Problem requirements: Repeat the records below verbatim, and do not copy their pictures.

Data for review:

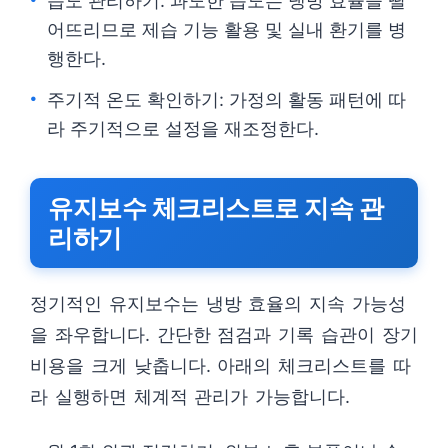
습도 관리하기: 과도한 습도는 냉방 효율을 떨
어뜨리므로 제습 기능 활용 및 실내 환기를 병
행한다.
주기적 온도 확인하기: 가정의 활동 패턴에 따
라 주기적으로 설정을 재조정한다.
유지보수 체크리스트로 지속 관
리하기
정기적인 유지보수는 냉방 효율의 지속 가능성
을 좌우합니다. 간단한 점검과 기록 습관이 장기
비용을 크게 낮춥니다. 아래의 체크리스트를 따
라 실행하면 체계적 관리가 가능합니다.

Finished exercise:
습도 관리하기: 과도한 습도는 냉방 효율을 떨
어뜨리므로 제습 기능 활용 및 실내 환기를 병
행한다.
주기적 온도 확인하기: 가정의 활동 패턴에 따
라 주기적으로 설정을 재조정한다.
유지보수 체크리스트로 지속 관
리하기
정기적인 유지보수는 냉방 효율의 지속 가능성
을 좌우합니다. 간단한 점검과 기록 습관이 장기
비용을 크게 낮춥니다. 아래의 체크리스트를 따
라 실행하면 체계적 관리가 가능합니다.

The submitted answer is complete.